Objectives: We aimed to explore predictors of sustained transitions (those that are maintained for an extra follow-up) between robustness and prefrailty in both directions.
Design: Longitudinal population-based cohort.
Setting and participants: Community-dwelling Spaniards 65 years or older from the Toledo Study of Healthy Ageing.
Methods: The Fried's frailty phenotype was measured over 3 waves (2006-2009, 2011-2013, and 2014-2017). Multiple logistic regressions compared individuals following the pattern robust-prefrail-prefrail with those who remained robust across waves, and those following the pattern prefrail-robust-robust with those who remained prefrail, for sociodemographic, clinical, life-habits, dependency for activities of daily living, upper and lower extremities' strength variables. The Fried's items of those who remained prefrail and those who became robust were compared.

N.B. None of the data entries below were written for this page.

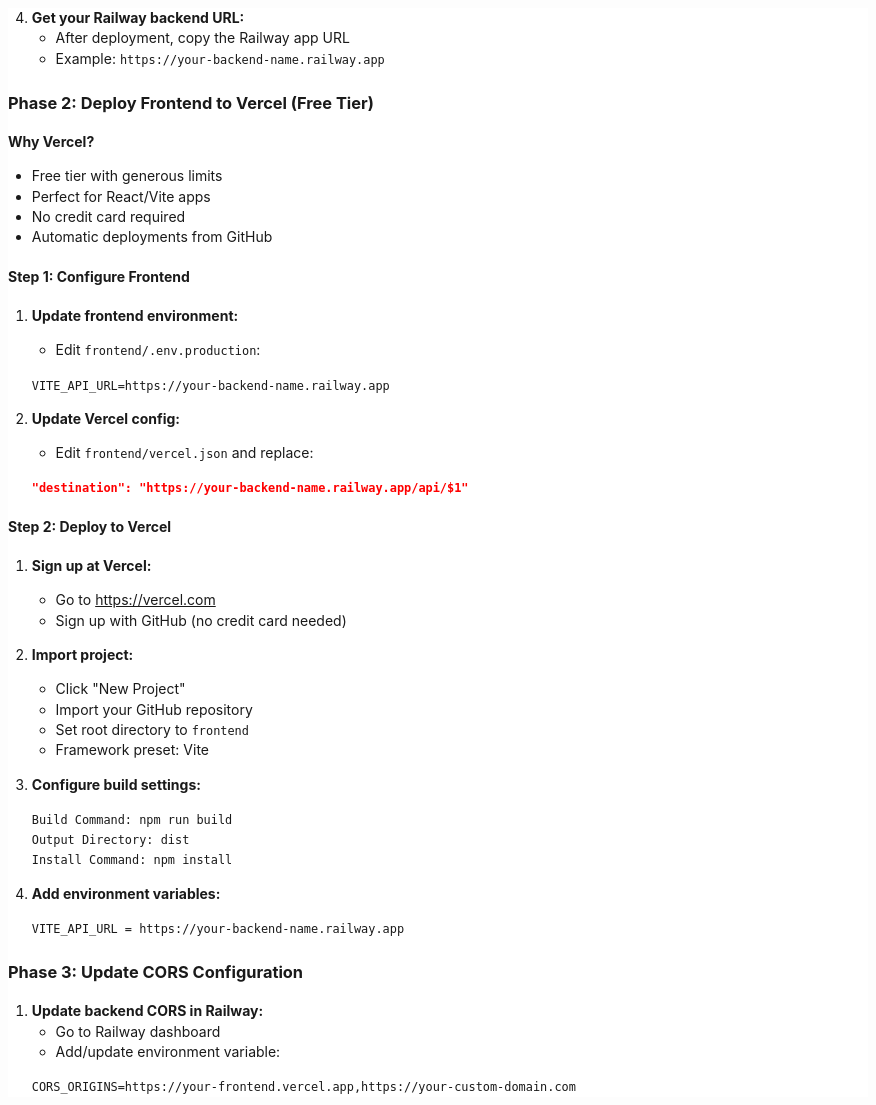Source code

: 4. **Get your Railway backend URL:**
   - After deployment, copy the Railway app URL
   - Example: `https://your-backend-name.railway.app`

### Phase 2: Deploy Frontend to Vercel (Free Tier)

**Why Vercel?**
- Free tier with generous limits
- Perfect for React/Vite apps
- No credit card required
- Automatic deployments from GitHub

#### Step 1: Configure Frontend

1. **Update frontend environment:**
   - Edit `frontend/.env.production`:
   ```
   VITE_API_URL=https://your-backend-name.railway.app
   ```

2. **Update Vercel config:**
   - Edit `frontend/vercel.json` and replace:
   ```json
   "destination": "https://your-backend-name.railway.app/api/$1"
   ```

#### Step 2: Deploy to Vercel

1. **Sign up at Vercel:**
   - Go to https://vercel.com
   - Sign up with GitHub (no credit card needed)

2. **Import project:**
   - Click "New Project"
   - Import your GitHub repository
   - Set root directory to `frontend`
   - Framework preset: Vite

3. **Configure build settings:**
   ```
   Build Command: npm run build
   Output Directory: dist
   Install Command: npm install
   ```

4. **Add environment variables:**
   ```
   VITE_API_URL = https://your-backend-name.railway.app
   ```

### Phase 3: Update CORS Configuration

1. **Update backend CORS in Railway:**
   - Go to Railway dashboard
   - Add/update environment variable:
   ```
   CORS_ORIGINS=https://your-frontend.vercel.app,https://your-custom-domain.com
   ```

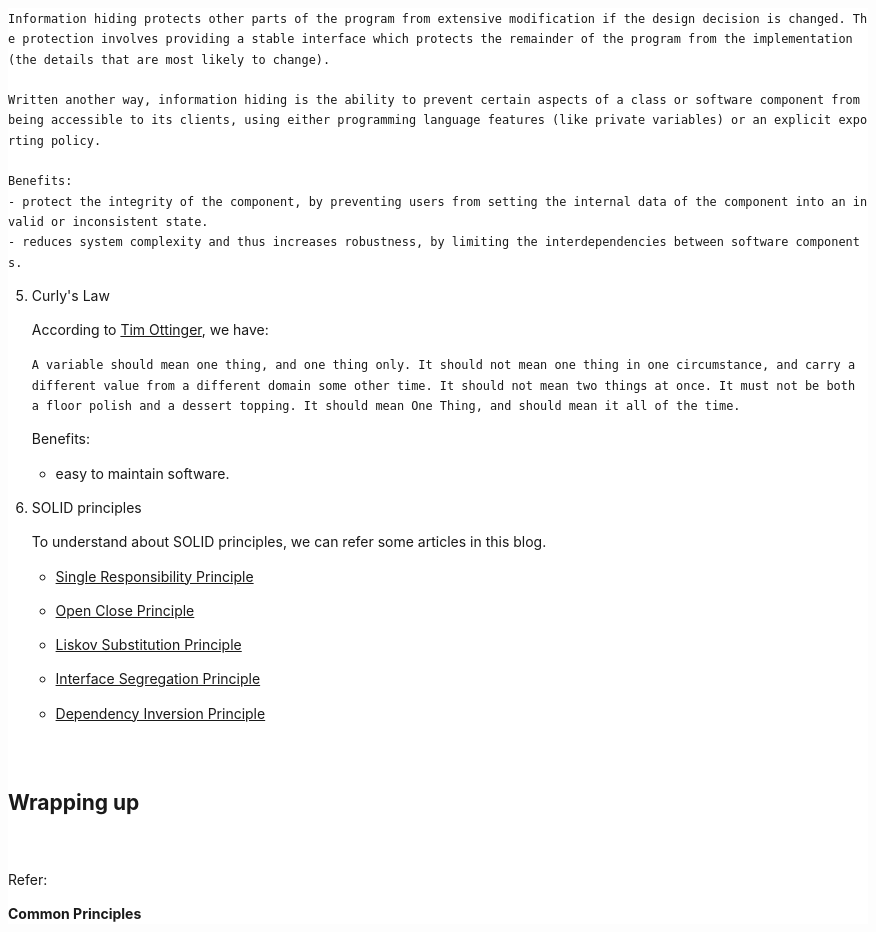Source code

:     Information hiding protects other parts of the program from extensive modification if the design decision is changed. The protection involves providing a stable interface which protects the remainder of the program from the implementation (the details that are most likely to change).

    Written another way, information hiding is the ability to prevent certain aspects of a class or software component from being accessible to its clients, using either programming language features (like private variables) or an explicit exporting policy.

    Benefits:
    - protect the integrity of the component, by preventing users from setting the internal data of the component into an invalid or inconsistent state.
    - reduces system complexity and thus increases robustness, by limiting the interdependencies between software components.


5. Curly's Law

    According to [Tim Ottinger](https://blog.codinghorror.com/curlys-law-do-one-thing/), we have:

    ```
    A variable should mean one thing, and one thing only. It should not mean one thing in one circumstance, and carry a different value from a different domain some other time. It should not mean two things at once. It must not be both a floor polish and a dessert topping. It should mean One Thing, and should mean it all of the time.
    ```

    Benefits:
    - easy to maintain software.

6. SOLID principles

    To understand about SOLID principles, we can refer some articles in this blog.

    - [Single Responsibility Principle](https://gamethapcam.github.io/2020-01-17-Understanding-about-SOLID-part-1/)

    - [Open Close Principle](https://gamethapcam.github.io/2020-01-07-Understanding-about-SOLID-part-2/)

    - [Liskov Substitution Principle](https://gamethapcam.github.io/2020-01-13-Understanding-about-SOLID-part-3/)

    - [Interface Segregation Principle](https://gamethapcam.github.io/2020-01-15-Understanding-about-SOLID-part-4)

    - [Dependency Inversion Principle](https://gamethapcam.github.io/2020-01-15-Understanding-about-SOLID-part-5/)

<br>

## Wrapping up



<br>

Refer:

**Common Principles**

Results: Mean age was 72.3 years (95% CI: 71.8-72.8) and 57.9% (52.7%-63.0%) were women. After multivariate adjustment, predictors (apart from age) of the sustained transition robustness-prefrailty were as follows: number of drugs taken (odds ratio: 1.37; 95% CI: 1.14-1.65), not declaring the amount of alcohol consumed (8.32; 1.78-38.88), and grip strength (0.92 per kg; 0.86-0.99). Predictors of the sustained transition prefrailty-robustness were as follows: drinking alcohol (0.2; 0.05-0.83), uricemia (0.67; 0.49-0.93), number of chair stands in 30 seconds (1.14; 1.01-1.28), and grip strength (1.12; 1.05-1.2). Low grip strength was associated with a lower probability of regaining robustness.
Conclusions and implications: Prediction of sustained transitions between the first stages of frailty development can be achieved with a reduced number of variables and noting whether the Fried's item leading to a diagnosis of prefrailty is low grip strength. Our results suggest the need to intensify interventions on deprescription, quitting alcohol, and strengthening of upper and lower limbs.
Keywords: Frailty; cohort; predictors; trajectories; transitions.